COSA SI CHIEDE -
(A) Rispondi a queste domande sulla recensione di Onward and Sideways:
(i) Quale titolo e quale anno ha il primo album di Joshua Radin?
(ii) Quale brano già uscito in un lavoro precedente viene riproposto in questo album?
(iii) Chi partecipa a quel brano?
(B) Duplica senza modifiche tutte le righe dell'elenco, lasciando fuori le immagini.

ESTRATTO DELLA PAGINA -
▽
JOSHUA RADIN - Onward and Sideways (2015)
Scritto per far innamorare un’aspirante fidanzata svedese, l’album ricalca gli arrangiamenti più sommessi e ariosi della sua produzione, giunta al sesto lavoro dal primo We Were Here del 2006. Arrangiamenti che peraltro gli hanno portato fortuna commerciale visto che gli sono valsi l’inclusione di molti suoi brani in colonne sonore di film e di serie televisive (Grey’s Anatomy e compagnia bella). Il problema, a mio avviso, è che si rischia di cadere nel ripetitivo, nel già sentito: per amor del cielo, continuare a scrivere canzoni romantiche sussurrate, anche se piacevoli e piaciose, può essere creativamente poco stimolante ma per lo meno le può vendere a Hollywood. Nota assai stonata è inoltre la sua abitudine di riproporre in album successivi pezzi già inseriti in lavori precedenti: qui è il turno di “Beautiful day”, in cui peraltro Sheryl Crow non ci azzecca per niente vista l’incompatibilità di carattere (musicale) tra i due. Da rivedere. Voto: ☆☆1/2
LAURA MARLING - Short movie (2015)
△
(Elenco)
▽
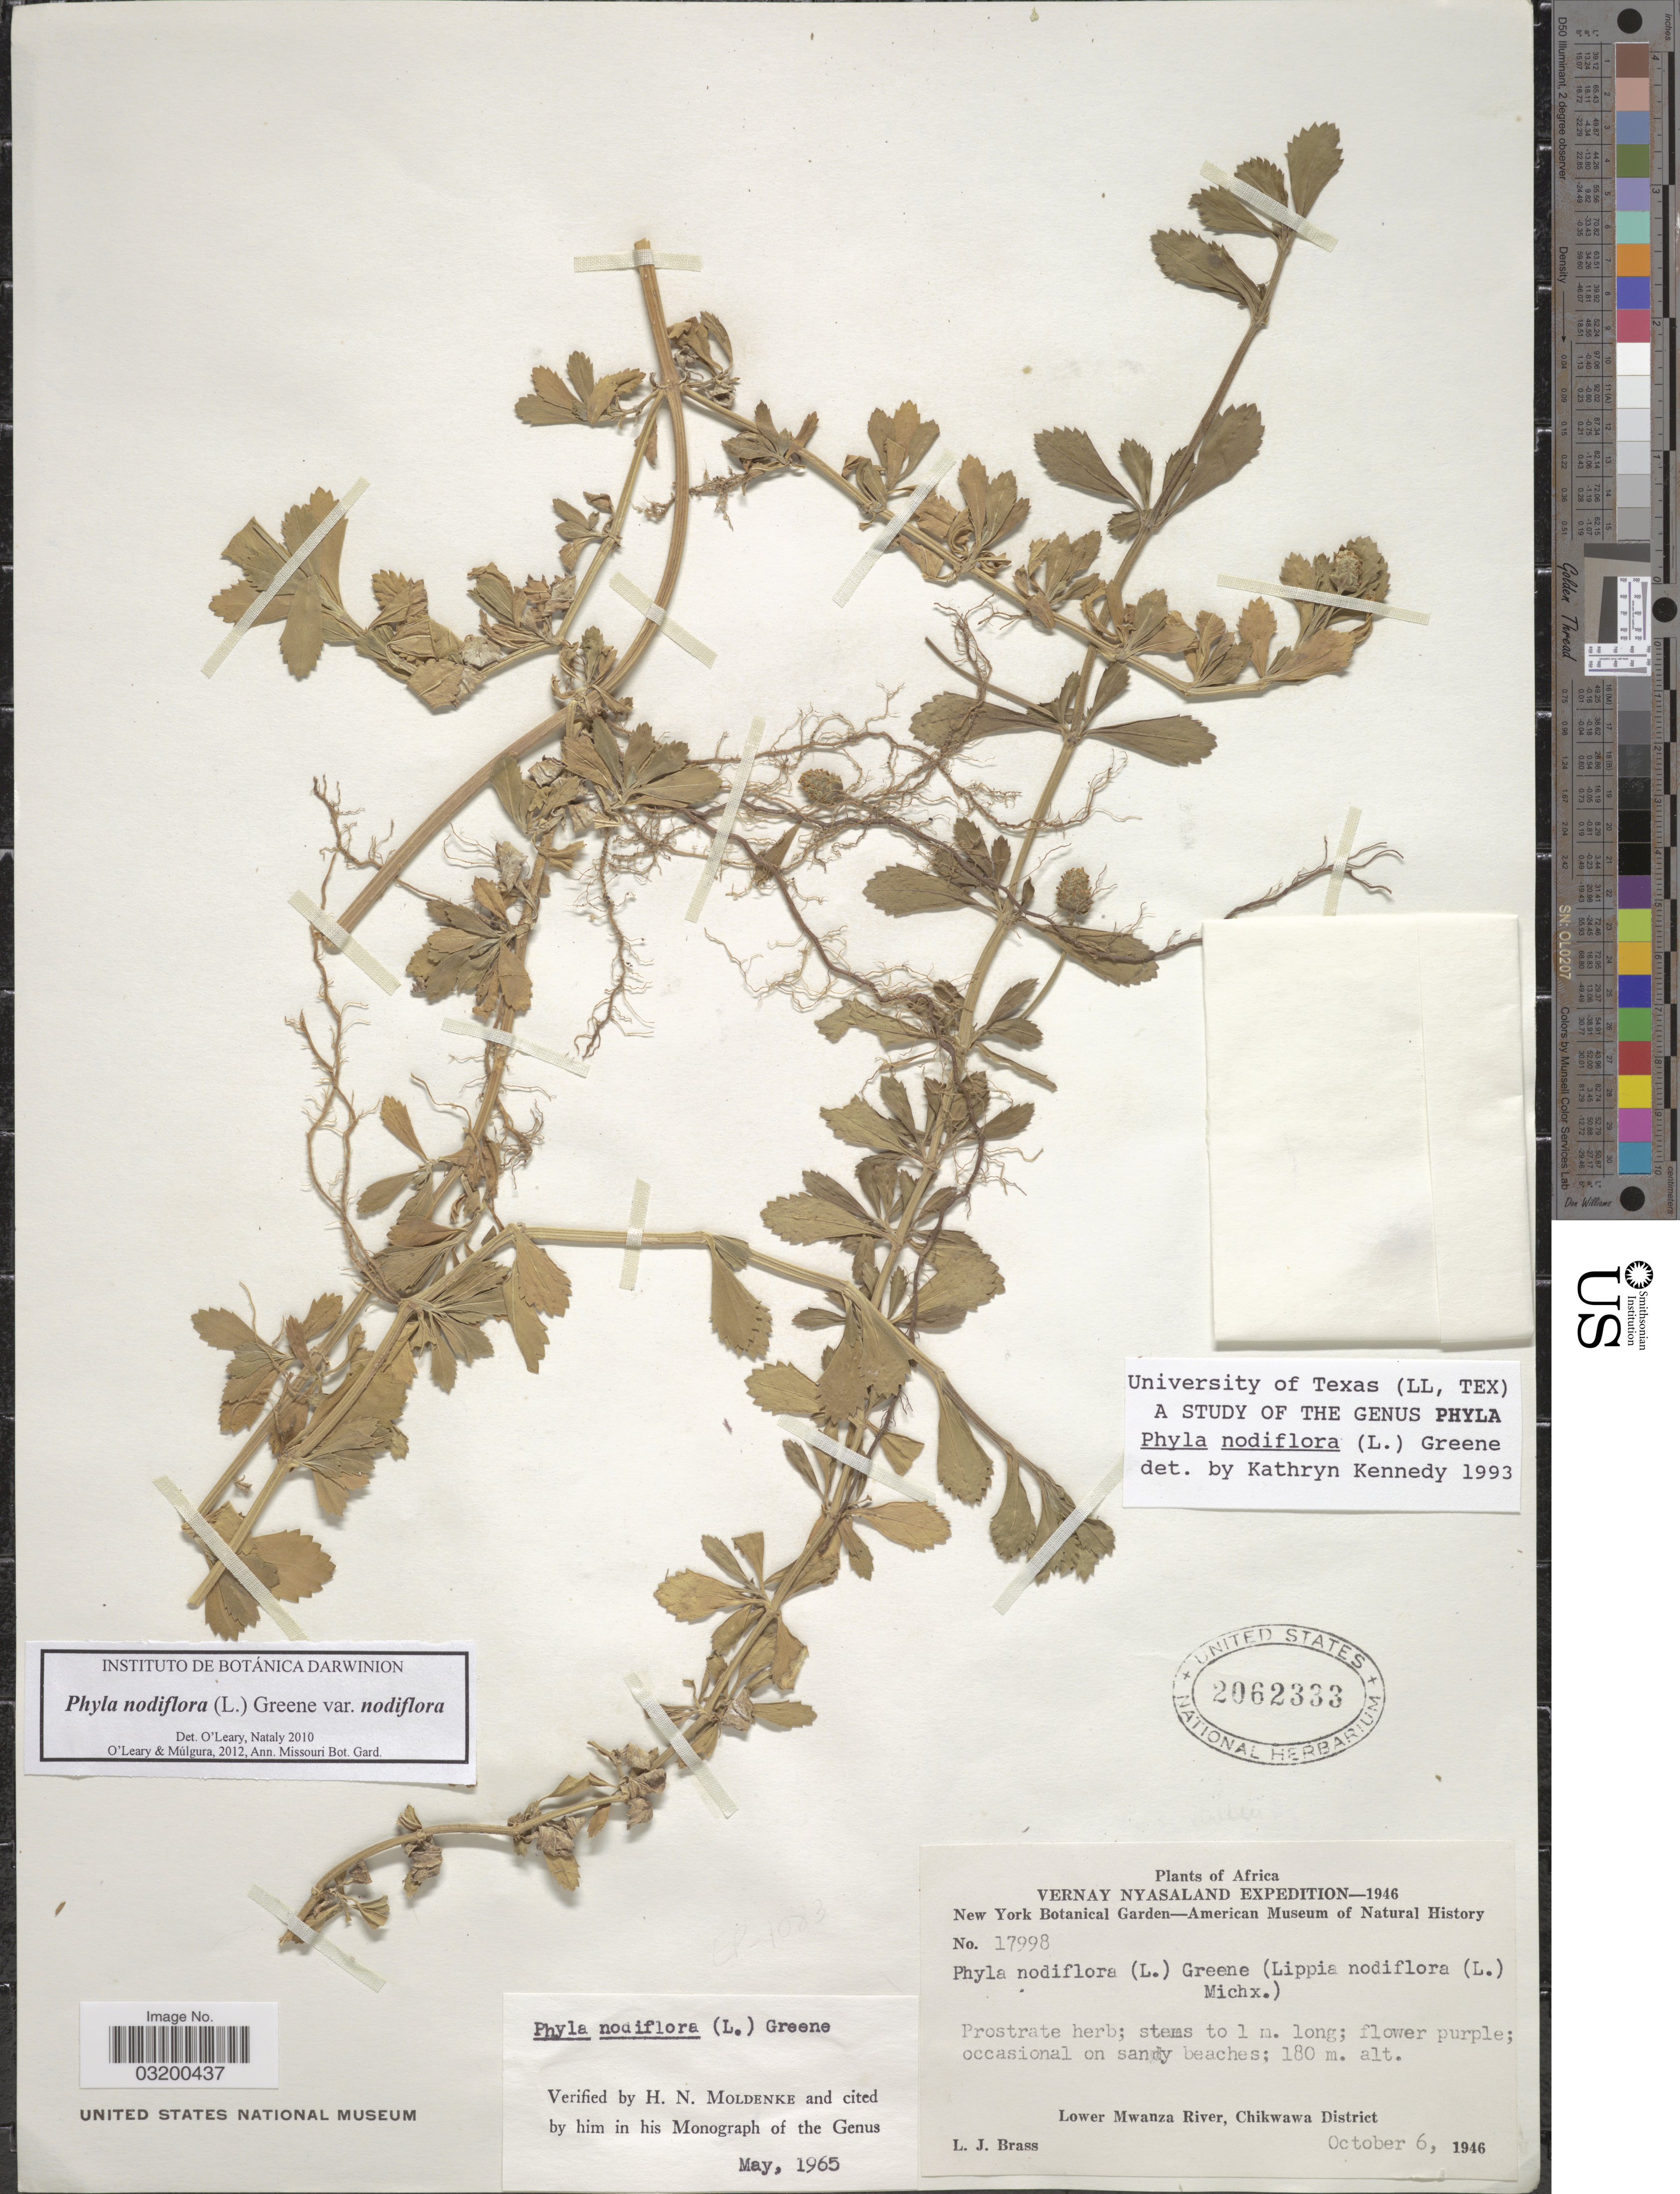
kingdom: Plantae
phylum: Tracheophyta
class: Magnoliopsida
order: Lamiales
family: Verbenaceae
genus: Phyla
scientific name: Phyla nodiflora var. nodiflora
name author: (L.) Greene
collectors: L. J. Brass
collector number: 17998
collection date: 1946-10-06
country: Malawi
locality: Vernay Nyasaland. Lower Mwanza River, Chikwawa District.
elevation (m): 180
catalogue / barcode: US 2062333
△
RISPOSTE AI COMPITI -
(A)
(i) We Were Here, del 2006.
(ii) "Beautiful day".
(iii) Sheryl Crow.

(B)
kingdom: Plantae
phylum: Tracheophyta
class: Magnoliopsida
order: Lamiales
family: Verbenaceae
genus: Phyla
scientific name: Phyla nodiflora var. nodiflora
name author: (L.) Greene
collectors: L. J. Brass
collector number: 17998
collection date: 1946-10-06
country: Malawi
locality: Vernay Nyasaland. Lower Mwanza River, Chikwawa District.
elevation (m): 180
catalogue / barcode: US 2062333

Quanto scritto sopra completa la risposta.